Tasks for this exercise
1 – On the page about amphibian skin microbiomes, by what ratio do symbiotic microbes outnumber human cells in adult humans?
2 – List all the questions that the Harris lab uses genomic tools to address, according to the page about amphibian skin microbiomes.
3 – Echo the passage of the page about amphibian skin microbiomes that begins at the words "In the Harris" and stops after "make anti-Bd probiotics.".

Given text
--- --- ---
Skip to Main Content

Dr. Reid Harris Genomics Research

 


 
You are in the main content


Amphibian Skin Microbiomes




See this story on Dr. Harris' and Dr. Rebollar's recent publication of their lab's work in ISME, the journal of the International Society for Microbial Ecology.

In adult humans, symbiotic microbes outnumber human cells ten to one. The composition of these microbial communities can influence whether individuals are lean or obese and the likelihood that pathogens are able to successfully establish themselves in the body. Amphibians, such as frogs and salamanders, also possess a diverse symbiotic microbiota that live on their skins, and these bacterial symbionts may limit infection by pathogens, such as the fungus Batrachochytrium dendrobatidis (Bd) that has decimated many natural amphibian populations.  Bacteria do this by secreting small molecules that kill Bd.

In the Harris lab, we use genomic tools to address questions such as:

1) what is the composition of the skin bacterial community on healthy and infected frogs?

2) what are the microbial genes (metagenomes) present on the skins of healthy and infected frogs?

3) can we use our analysis of bacterial community structure and metagenomics to design effective anti-Bd probiotics?  Probiotics are beneficial bacteria that are given to individuals so that they will have improved health.  Our goal is to determine which bacteria confer resistance to Bd on resistant individuals and to use this information to make anti-Bd probiotics.

As all animals host symbiotic microbes, these results will have broad applicability to other systems, including humans. There is much interest in human probiotics, and our research into how to design and make successful probiotics will be applied to situations in human medicine, such as how to cure athlete’s foot.
--- --- ---
Given records
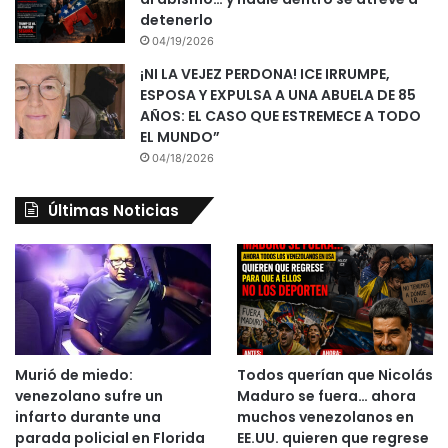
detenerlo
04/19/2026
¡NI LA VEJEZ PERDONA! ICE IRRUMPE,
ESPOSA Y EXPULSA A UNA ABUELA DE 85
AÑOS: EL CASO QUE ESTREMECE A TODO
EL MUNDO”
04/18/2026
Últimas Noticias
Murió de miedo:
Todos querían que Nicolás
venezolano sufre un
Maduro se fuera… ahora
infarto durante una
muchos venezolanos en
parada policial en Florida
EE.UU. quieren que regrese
--- --- ---
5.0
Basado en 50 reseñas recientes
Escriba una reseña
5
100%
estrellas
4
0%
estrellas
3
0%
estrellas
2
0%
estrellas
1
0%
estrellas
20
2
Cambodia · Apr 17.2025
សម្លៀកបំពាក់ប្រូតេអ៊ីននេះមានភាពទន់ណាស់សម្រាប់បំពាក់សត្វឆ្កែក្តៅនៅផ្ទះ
--- --- ---
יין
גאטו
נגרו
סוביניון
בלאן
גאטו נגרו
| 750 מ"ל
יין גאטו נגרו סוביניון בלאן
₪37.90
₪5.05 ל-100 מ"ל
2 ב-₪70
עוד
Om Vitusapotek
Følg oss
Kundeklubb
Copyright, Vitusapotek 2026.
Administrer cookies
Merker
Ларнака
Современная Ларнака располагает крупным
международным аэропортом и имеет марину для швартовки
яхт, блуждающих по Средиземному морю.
--- --- ---
Answers by task
1 – Ten to one.

2 –
1) What is the composition of the skin bacterial community on healthy and infected frogs?
2) What are the microbial genes (metagenomes) present on the skins of healthy and infected frogs?
3) Can we use our analysis of bacterial community structure and metagenomics to design effective anti-Bd probiotics?

3 –
In the Harris lab, we use genomic tools to address questions such as:

1) what is the composition of the skin bacterial community on healthy and infected frogs?

2) what are the microbial genes (metagenomes) present on the skins of healthy and infected frogs?

3) can we use our analysis of bacterial community structure and metagenomics to design effective anti-Bd probiotics?  Probiotics are beneficial bacteria that are given to individuals so that they will have improved health.  Our goal is to determine which bacteria confer resistance to Bd on resistant individuals and to use this information to make anti-Bd probiotics.